In step S210, by a root node apparatus (i.e., the node apparatus 110A) of the node apparatuses 110A˜110F from the access point apparatus 150, a plurality of packet storage states of the node apparatuses are retrieved, wherein a storage indication level of each of the packet storage states indicates that the access point apparatus 150 stores a to-be-accessed packet corresponding to one of the node apparatuses.

Since the access point apparatus 150 stores the packets scheduled to be transmitted to all the node apparatuses in the sleep mode, the root node apparatus directly connected to the access point apparatus 150 can retrieve the packet storage states of all the node apparatuses from the access point apparatus 150.

In an embodiment, when the node apparatuses 110A˜110F join the mesh network system 100, the access point apparatus 150 assigns an independent association identification number (AID) to each of the node apparatuses 110A˜110F. For example, the node apparatuses 110A˜110F in turn have association identification numbers of 1˜6.

On the other hand, the access point apparatus 150 configures a storage indication level and a non-storage indication level to each of the packet storage states corresponding to any one of the node apparatuses 110A˜110F.

For example, when a packet storage state has the storage indication level (e.g., 1), the access point apparatus 150 stores at least one packet of the node apparatus corresponding to the packet storage state. When a packet storage states has the non-storage indication level (e.g., 0), the access point apparatus 150 does not store any packet of the node apparatus corresponding to the packet storage state.

As a result, the root node apparatus, according to the association identification number and the corresponding packet storage state provided by the access point apparatus 150, may identify whether the access point apparatus 150 has the packets to be retrieved by each of the node apparatuses 110A˜110F.

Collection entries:

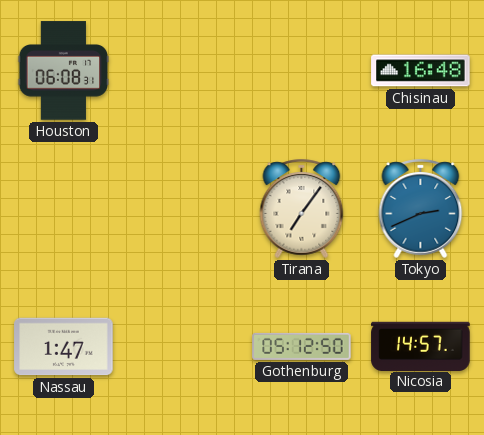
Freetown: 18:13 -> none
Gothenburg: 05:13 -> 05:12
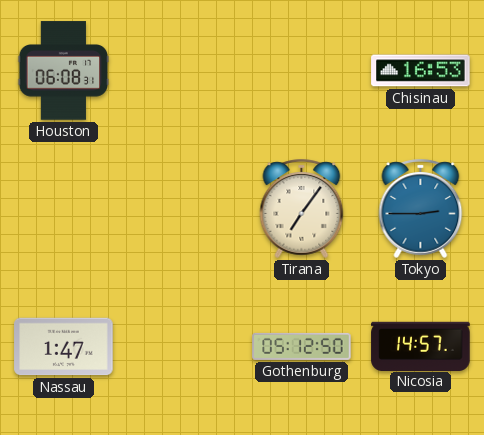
Chisinau: 16:48 -> 16:53
Tokyo: 2:41 -> 2:45
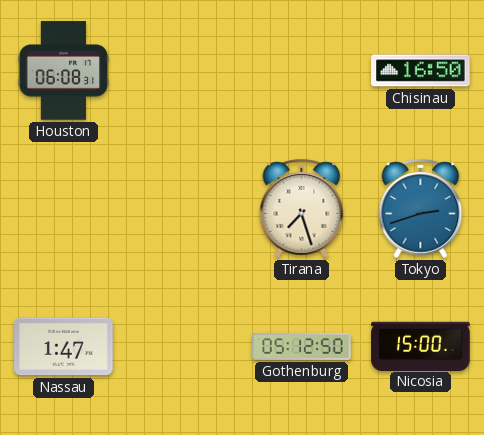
Chisinau: 16:53 -> 16:50
Tirana: 7:06 -> 7:27
Tokyo: 2:45 -> 2:42
Nicosia: 14:57 -> 15:00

#### Required work:
Carry on the text about packet storage states in the mesh network, starting right after its last sentence.

#### Response to this exercise:
For example, when the root node apparatus retrieves an association identification number that is 3 and the corresponding packet storage state is the storage indication level, the condition that the access point apparatus 150 has at least one packet for the node apparatus 110C to retrieve is indicated.

In step S220, each of the node apparatuses 110A˜110F is operated to be a first node apparatus such that the first node apparatus configures a node packet storage state table indicating the plurality of packet storage states of the first node apparatus and at least one child node apparatus of the first node apparatus and broadcasts beacon signals BSA˜BSF each including a node packet storage state table in an independent periodic broadcast time.

Reference is now made to FIG. 3. FIG. 3 illustrates a diagram of a node packet storage state table 300 of the node apparatus 110A according to an embodiment of the present invention.

In an embodiment, the node packet storage state table 300 documents the packet storage states corresponding to the first node apparatus and at least one child node apparatus of the first node apparatus by using the association identification numbers thereof. Take the node apparatus 110A as an example, the node packet storage state table 300 includes the association identification numbers, which are 1˜6, of the node apparatus 110A and the child node apparatuses including the node apparatuses 110B˜110F of the node apparatus 110A to respectively document the packet storage states of 0, 0, 0, 1, 0 and 0. Since the storage indication level is 1 and the non-storage indication level is 0, the node packet storage state table 300 in FIG. 3 indicates that the access point apparatus 150 only stores at least one packets for the node apparatus 110D to retrieve.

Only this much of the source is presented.